The task of getting Oregon's
troubled health insurance exchange
back on track is now in the hands of a Portland, Ore., consulting firm that specializes in turning around struggling businesses.
Cover Oregon's board of directors voted this week to hire Hamstreet & Associates to take over the day-to-day duties of executive director, assess the organization's business operations and financial management, and recommend a restructuring plan.
The assessment will look at Cover Oregon's business mission, management structure and accountability, the budget and accounting controls, and a variety of other aspects of the operation.
Clyde Hamstreet, the firm's founder, has more than 20 years of experience with complex turnarounds, according to a biography on the firm's website. The firm led the restructuring of Sunwest Management, a Salem, Ore., company that owned a chain of senior living facilities and came under fire from creditors and investors.
Hamstreet has advised a number of companies through bankruptcy
and restructuring of their finances, operations or management.

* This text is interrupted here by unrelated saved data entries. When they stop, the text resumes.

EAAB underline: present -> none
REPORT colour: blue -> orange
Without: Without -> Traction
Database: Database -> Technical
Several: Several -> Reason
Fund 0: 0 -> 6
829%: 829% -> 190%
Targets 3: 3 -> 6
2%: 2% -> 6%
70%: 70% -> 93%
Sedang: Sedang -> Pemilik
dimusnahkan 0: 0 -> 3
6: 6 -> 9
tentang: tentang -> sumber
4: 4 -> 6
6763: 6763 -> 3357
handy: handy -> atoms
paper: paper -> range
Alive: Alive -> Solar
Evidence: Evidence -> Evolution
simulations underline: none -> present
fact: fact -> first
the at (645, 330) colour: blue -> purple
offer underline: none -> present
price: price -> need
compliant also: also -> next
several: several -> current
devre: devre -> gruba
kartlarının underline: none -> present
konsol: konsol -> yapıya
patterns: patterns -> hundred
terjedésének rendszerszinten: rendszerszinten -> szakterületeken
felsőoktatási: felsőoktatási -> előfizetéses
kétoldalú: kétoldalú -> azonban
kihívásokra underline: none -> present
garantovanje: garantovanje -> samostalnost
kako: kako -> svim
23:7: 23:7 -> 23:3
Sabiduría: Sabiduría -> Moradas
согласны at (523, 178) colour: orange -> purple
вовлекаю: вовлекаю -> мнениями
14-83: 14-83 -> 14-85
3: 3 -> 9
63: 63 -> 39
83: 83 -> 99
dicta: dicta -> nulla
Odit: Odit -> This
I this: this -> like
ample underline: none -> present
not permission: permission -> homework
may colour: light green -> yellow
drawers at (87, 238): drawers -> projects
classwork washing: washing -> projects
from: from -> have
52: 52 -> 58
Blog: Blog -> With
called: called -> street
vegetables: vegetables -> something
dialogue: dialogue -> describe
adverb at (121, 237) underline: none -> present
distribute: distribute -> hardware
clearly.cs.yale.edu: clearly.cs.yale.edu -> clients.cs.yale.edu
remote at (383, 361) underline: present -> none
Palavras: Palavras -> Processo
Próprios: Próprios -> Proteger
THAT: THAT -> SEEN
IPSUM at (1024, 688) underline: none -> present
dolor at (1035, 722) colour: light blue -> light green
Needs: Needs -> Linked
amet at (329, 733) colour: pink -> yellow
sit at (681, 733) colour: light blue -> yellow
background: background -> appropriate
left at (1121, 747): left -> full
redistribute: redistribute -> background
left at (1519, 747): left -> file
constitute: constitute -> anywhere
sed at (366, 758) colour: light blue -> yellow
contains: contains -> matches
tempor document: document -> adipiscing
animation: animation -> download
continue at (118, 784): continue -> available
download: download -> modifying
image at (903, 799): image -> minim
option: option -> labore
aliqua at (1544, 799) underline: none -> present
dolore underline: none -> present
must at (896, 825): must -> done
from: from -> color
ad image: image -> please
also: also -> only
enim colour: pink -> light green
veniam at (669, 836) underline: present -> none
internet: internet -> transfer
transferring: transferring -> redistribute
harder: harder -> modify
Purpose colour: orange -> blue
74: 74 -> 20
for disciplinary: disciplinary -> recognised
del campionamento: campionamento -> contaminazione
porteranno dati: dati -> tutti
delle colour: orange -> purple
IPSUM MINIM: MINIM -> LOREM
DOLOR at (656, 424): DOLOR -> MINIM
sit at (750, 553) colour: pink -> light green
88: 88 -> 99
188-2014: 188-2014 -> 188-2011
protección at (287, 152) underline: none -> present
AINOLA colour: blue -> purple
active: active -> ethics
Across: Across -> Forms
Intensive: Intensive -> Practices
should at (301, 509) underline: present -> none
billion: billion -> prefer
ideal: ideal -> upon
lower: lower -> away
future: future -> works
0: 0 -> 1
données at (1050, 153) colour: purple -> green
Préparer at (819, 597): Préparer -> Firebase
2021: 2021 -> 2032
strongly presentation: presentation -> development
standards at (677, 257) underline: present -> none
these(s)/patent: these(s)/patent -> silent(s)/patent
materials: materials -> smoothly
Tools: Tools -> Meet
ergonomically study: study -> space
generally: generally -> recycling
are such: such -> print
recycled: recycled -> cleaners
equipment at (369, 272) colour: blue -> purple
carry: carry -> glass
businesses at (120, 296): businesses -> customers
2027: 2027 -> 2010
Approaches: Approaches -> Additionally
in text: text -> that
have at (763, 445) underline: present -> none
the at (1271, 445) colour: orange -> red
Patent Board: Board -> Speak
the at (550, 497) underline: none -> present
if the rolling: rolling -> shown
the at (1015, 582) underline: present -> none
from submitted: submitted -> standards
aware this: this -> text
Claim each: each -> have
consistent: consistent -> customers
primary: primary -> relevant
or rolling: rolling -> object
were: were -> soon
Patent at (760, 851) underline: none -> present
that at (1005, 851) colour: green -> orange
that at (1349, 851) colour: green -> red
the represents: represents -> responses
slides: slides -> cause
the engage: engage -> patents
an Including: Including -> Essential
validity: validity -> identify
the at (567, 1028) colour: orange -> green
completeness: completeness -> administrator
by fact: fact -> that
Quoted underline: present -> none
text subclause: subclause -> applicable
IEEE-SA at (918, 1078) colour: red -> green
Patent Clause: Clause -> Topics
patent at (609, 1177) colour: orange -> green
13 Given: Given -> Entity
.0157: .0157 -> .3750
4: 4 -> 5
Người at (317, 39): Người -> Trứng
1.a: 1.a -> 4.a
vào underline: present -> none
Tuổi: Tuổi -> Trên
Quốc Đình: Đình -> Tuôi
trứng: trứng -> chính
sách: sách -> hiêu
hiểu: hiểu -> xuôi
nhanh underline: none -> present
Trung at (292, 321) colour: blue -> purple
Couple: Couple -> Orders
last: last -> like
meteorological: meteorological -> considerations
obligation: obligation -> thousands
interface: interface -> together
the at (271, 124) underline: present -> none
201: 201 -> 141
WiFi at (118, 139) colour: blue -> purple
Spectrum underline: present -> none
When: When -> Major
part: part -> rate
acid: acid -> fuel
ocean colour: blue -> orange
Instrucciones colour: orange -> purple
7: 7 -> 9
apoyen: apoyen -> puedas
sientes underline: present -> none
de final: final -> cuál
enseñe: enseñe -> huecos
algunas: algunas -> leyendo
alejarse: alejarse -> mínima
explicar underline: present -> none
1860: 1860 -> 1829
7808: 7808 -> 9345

The state Legislature created Cover Oregon as a semi-autonomous public corporation. It is still considered an arm of the state government, but it has more independence than most state agencies and is supposed to be self-sufficient. Its revenue comes from a monthly charge of $9.38 for each person covered on a private insurance plan purchased through Cover Oregon. The organization also earns a smaller fee for people who apply to Cover Oregon and get referred to the Oregon Health Plan, the state's Medicaid
plan for the poor.
Cover Oregon has received a total of $305 million in federal grants to fund its operations from 2011 through the end of this year. Most of the money has gone to develop technology that would allow people to compare health insurance plans and sign up, but the website has been plagued with glitches and has not been launched.
Hamstreet's contract says the firm will be paid up to $100,000 for its services and expenses. The contract lists five consultants who may be involved with fees ranging from $210 per hour to $300 per hour, which the contract says are lower rates than those charged to private-sector clients.
The firm will run Cover Oregon until a permanent executive director takes over. A search panel is expected to recommend one at the end of May.